Background:

I am supporting a client on a project which was building a deep neural network model to do binary classification problem, relatively small sample size, there are 2 sample groups, one group is around 300+ sample, another is around 100. Each sample is about 20,000 features.

First using train test split, using 20% data for test, never using on training.

Second, using training data perform k-fold cross-validation to train the model.

Third, using the test set to evaluate candidate models.

Symptom:

The metrics (acc, precision, recall ) for test set not improved when they performed well on the train and validation set.

The list things I have tried:

Reduced feature dimensions via PCA with 5, 25, 100 features separately, each time need a much larger model (up to 5 layers, 4096 -> 2048 -> 512 -> 128 -> 64) to perform well on train and validation set, but not on the test set.

Applying dropout with various combination, the batch norm with or without dropout

Tried “Versatile Nonlinear Feature Selection Algorithm for High-dimensional Data” (https://github.com/riken-aip/pyHSICLasso) to analyze why it is the case

Is it Insufficient data to get a big picture.
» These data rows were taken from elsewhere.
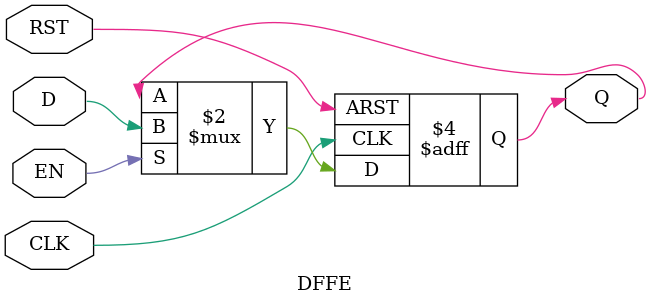
<source format=v>
/*
 * Standard Cell Library - Verilog Format
 * MyLogic EDA Tool Technology Libraries
 * 
 * Thư viện cell chuẩn cho technology mapping
 * Dựa trên các thư viện industry standard
 */

// Basic Gates - 2-input
module INV (input A, output Y);
    assign Y = ~A;
endmodule

module NAND2 (input A, B, output Y);
    assign Y = ~(A & B);
endmodule

module NOR2 (input A, B, output Y);
    assign Y = ~(A | B);
endmodule

module AND2 (input A, B, output Y);
    assign Y = A & B;
endmodule

module OR2 (input A, B, output Y);
    assign Y = A | B;
endmodule

module XOR2 (input A, B, output Y);
    assign Y = A ^ B;
endmodule

module XNOR2 (input A, B, output Y);
    assign Y = ~(A ^ B);
endmodule

// 3-input Gates
module NAND3 (input A, B, C, output Y);
    assign Y = ~(A & B & C);
endmodule

module NOR3 (input A, B, C, output Y);
    assign Y = ~(A | B | C);
endmodule

module AND3 (input A, B, C, output Y);
    assign Y = A & B & C;
endmodule

module OR3 (input A, B, C, output Y);
    assign Y = A | B | C;
endmodule

// Complex Gates
module AOI21 (input A, B, C, output Y);
    assign Y = ~((A & B) | C);
endmodule

module OAI21 (input A, B, C, output Y);
    assign Y = ~((A | B) & C);
endmodule

module AOI22 (input A, B, C, D, output Y);
    assign Y = ~((A & B) | (C & D));
endmodule

module OAI22 (input A, B, C, D, output Y);
    assign Y = ~((A | B) & (C | D));
endmodule

// 4-input Gates
module NAND4 (input A, B, C, D, output Y);
    assign Y = ~(A & B & C & D);
endmodule

module NOR4 (input A, B, C, D, output Y);
    assign Y = ~(A | B | C | D);
endmodule

module AND4 (input A, B, C, D, output Y);
    assign Y = A & B & C & D;
endmodule

module OR4 (input A, B, C, D, output Y);
    assign Y = A | B | C | D;
endmodule

// MUX Gates
module MUX2 (input A, B, S, output Y);
    assign Y = S ? B : A;
endmodule

module MUX4 (input A, B, C, D, input [1:0] S, output Y);
    assign Y = (S == 2'b00) ? A :
               (S == 2'b01) ? B :
               (S == 2'b10) ? C : D;
endmodule

// DFF - D Flip-Flop
module DFF (input D, CLK, RST, output reg Q);
    always @(posedge CLK or posedge RST) begin
        if (RST) Q <= 1'b0;
        else Q <= D;
    end
endmodule

// DFF with Enable
module DFFE (input D, CLK, RST, EN, output reg Q);
    always @(posedge CLK or posedge RST) begin
        if (RST) Q <= 1'b0;
        else if (EN) Q <= D;
    end
endmodule

</source>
Using Hilbert Schmidt Independence Criterion Lasso (HSIC Lasso), which is a black box (nonlinear) feature selection method considering the nonlinear input and output relationship, I found that the important features on 3 of them, total data set, train set, and test set, are different. The total data set and train set are almost same, but there is some difference, one of the big problems is that the difference between train set is test set, is this why test set not perform well using thing learn on the train set.

Considering the very limit option to acquire more data (I cannot find more data), is there any way to improve performance on the test set.